Stabin said he was an illustrator for 25 years. He provided many submissions to postal figures, trying to catch their interest, but never received a reply. “It’s the only job I never got that I wanted to do,” he said.
Then, about 2 ½ years ago, one official saw Stabin’s work in a book and contacted him. He was told his composition ideas and style would be perfect for stamp design.
Stabin fondly calls stamp work a “vanity job.” Publicity has been good.
And he admits it’s quite a kick to receive a letter with his stamp affixed.
He also jokes that the $5,000 he was paid for the job probably has nearly been returned to the government in taxes, the many sheets of stamps he bought as souvenirs and the 200 or so Christmas cards he mailed, of course bearing the Mancini stamp.
Before the stamps, Stabin’s best-known work in mainstream circles probably was the album cover he did for Kiss, “Kiss Unmasked.”
But in the stricter art world, Stabin is a painter who describes his work as realistic painting with a mystical edge… Norman Rockwell meeting Salvador Dali, if you will, he says.
Stabin most recently teamed with his wife, Joan Morykin, to focus on print reproduction. They have the Stabin Morykin Gallery at 31 Race St. that has been open for 1 ½ years.
Meanwhile, they recently bought the building at 268 W. Broadway that houses his studio. Stabin said the building has room for six to eight galleries, and its his intention to fill those galleries to provide a cluster or artists.
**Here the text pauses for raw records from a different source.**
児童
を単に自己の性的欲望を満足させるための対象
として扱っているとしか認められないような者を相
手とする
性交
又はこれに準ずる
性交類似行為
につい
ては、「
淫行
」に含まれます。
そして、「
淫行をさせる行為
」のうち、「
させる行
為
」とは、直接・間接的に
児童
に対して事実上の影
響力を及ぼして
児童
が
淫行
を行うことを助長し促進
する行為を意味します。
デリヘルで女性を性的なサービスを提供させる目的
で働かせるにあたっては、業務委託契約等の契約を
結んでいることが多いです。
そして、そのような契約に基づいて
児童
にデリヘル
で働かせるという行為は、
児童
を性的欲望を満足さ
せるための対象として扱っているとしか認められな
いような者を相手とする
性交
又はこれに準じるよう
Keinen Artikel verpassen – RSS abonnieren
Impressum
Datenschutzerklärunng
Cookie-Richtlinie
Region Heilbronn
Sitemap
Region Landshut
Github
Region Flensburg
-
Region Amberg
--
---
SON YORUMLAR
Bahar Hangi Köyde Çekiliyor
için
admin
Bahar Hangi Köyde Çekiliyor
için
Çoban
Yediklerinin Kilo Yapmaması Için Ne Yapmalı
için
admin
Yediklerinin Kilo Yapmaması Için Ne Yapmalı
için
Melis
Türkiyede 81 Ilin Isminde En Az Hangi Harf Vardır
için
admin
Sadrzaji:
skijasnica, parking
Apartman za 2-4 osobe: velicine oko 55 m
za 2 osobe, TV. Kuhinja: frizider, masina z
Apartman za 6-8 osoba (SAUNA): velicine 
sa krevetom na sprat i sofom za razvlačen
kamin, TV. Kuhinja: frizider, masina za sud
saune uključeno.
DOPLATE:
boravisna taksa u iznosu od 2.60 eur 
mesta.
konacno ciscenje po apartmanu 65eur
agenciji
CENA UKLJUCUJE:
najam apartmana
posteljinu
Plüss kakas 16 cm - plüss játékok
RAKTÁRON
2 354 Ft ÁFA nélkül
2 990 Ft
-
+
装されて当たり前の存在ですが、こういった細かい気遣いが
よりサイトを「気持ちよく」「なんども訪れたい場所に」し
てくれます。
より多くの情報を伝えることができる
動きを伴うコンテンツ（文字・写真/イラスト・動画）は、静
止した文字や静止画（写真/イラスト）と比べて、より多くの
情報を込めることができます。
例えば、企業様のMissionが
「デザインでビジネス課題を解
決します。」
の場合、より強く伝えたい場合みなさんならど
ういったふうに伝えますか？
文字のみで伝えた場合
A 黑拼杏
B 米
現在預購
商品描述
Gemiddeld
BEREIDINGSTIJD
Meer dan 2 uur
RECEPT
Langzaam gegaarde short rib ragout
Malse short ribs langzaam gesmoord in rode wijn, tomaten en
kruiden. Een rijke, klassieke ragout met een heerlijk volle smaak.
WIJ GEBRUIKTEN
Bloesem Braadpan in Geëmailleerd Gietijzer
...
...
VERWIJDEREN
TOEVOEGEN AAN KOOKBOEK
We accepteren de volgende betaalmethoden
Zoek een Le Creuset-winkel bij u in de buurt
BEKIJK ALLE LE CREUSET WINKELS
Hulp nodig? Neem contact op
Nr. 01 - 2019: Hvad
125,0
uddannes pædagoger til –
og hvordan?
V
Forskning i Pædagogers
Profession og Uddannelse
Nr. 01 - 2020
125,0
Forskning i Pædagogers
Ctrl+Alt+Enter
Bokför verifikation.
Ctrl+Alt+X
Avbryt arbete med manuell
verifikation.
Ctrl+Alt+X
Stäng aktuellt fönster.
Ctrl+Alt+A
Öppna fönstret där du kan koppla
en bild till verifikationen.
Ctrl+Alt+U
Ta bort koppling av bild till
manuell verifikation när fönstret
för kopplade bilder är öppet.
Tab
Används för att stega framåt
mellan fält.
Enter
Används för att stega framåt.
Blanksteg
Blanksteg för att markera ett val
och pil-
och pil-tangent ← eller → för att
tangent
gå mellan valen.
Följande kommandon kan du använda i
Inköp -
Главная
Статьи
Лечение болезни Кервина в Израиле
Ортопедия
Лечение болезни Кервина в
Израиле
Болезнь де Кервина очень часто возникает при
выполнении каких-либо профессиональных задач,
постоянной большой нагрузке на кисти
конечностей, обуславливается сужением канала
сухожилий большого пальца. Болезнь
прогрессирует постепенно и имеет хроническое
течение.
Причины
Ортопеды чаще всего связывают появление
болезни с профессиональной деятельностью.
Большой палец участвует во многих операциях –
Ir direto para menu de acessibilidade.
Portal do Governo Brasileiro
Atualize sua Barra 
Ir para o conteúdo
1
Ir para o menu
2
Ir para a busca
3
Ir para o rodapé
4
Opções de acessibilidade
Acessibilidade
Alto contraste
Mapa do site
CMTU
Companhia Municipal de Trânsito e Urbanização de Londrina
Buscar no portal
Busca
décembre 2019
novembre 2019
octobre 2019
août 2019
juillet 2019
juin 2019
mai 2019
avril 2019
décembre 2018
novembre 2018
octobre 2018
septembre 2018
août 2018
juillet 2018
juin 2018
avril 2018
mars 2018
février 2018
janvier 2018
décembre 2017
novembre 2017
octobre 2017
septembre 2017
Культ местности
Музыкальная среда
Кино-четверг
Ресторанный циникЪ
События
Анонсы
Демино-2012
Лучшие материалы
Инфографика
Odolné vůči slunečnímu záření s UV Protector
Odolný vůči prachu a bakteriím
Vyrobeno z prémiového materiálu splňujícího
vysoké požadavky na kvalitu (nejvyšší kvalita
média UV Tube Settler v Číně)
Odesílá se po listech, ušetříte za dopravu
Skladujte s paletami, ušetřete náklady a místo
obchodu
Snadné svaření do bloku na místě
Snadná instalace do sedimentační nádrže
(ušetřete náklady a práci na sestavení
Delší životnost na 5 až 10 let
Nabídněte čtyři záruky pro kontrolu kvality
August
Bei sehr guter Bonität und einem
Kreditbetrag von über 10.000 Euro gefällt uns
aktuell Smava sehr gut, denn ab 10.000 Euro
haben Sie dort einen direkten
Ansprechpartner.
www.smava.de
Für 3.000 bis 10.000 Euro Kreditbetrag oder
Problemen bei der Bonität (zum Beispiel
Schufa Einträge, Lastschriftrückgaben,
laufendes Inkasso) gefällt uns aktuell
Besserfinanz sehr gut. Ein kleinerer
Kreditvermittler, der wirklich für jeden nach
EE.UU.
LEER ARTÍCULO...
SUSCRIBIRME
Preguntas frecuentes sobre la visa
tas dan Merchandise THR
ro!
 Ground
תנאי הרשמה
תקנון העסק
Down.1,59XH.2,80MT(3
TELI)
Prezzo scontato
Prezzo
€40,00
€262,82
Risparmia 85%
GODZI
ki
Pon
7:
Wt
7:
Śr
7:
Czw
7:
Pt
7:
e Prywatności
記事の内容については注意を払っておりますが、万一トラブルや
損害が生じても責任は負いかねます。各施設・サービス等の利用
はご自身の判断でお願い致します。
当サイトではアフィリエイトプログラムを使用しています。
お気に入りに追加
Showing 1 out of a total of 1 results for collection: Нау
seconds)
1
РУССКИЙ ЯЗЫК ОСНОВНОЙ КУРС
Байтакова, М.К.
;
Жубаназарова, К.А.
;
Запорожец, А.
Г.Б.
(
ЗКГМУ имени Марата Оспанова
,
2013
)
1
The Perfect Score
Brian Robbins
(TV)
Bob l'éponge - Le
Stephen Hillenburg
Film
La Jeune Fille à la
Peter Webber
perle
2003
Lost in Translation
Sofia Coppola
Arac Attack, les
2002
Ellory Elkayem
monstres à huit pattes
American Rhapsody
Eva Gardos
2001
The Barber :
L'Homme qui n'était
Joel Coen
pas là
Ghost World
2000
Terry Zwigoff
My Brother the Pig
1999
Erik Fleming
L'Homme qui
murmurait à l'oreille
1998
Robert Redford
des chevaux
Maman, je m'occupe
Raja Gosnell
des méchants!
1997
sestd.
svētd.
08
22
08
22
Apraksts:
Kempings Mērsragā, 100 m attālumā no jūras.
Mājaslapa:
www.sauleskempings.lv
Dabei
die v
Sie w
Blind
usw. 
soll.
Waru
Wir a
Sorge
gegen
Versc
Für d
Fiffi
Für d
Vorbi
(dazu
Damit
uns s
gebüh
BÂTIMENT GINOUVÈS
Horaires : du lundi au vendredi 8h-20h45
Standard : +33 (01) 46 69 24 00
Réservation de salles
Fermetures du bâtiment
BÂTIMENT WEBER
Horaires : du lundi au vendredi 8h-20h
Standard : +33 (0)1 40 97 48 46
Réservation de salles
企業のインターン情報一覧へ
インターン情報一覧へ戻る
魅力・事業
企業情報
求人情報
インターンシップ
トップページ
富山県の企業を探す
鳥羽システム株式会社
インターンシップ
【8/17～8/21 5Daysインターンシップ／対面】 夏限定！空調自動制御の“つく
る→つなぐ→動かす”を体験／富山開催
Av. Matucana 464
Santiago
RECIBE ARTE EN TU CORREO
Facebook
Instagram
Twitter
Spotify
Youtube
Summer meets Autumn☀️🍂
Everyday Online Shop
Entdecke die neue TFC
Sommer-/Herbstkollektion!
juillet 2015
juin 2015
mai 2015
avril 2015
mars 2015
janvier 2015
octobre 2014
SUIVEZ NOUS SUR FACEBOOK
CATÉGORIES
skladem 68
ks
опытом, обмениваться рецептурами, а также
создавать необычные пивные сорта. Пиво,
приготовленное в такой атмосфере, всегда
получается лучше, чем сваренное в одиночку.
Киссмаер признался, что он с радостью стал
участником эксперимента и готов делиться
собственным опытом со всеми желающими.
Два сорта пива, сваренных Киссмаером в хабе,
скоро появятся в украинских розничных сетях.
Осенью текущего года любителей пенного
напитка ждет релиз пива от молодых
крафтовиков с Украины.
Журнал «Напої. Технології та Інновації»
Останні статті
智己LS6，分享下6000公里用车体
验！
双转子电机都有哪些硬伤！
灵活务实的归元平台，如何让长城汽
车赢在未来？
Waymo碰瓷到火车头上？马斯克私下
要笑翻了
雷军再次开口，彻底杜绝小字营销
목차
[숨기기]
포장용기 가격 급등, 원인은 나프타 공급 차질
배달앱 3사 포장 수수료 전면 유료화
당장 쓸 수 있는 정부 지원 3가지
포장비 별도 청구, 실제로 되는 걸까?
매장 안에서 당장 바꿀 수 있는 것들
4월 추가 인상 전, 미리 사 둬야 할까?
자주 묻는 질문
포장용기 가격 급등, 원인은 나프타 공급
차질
To be known as the Stabin Morykin Building, the situation will be similar to the Banana Factory in Bethlehem, he said.
Coupled with other galleries in Jim Thorpe, he believes the borough will continue to emerge as a hub for artwork.
With the borough alive, a thriving print business and the four scientist stamps about to be released, life is good for Stabin. And, he says, he has four more scientist stamps on the way for 2006, which he is not permitted by the Postal Service to discuss, and probably more beyond that.
“I came to Jim Thorpe [from New York] and all this began to blossom for me,” he said.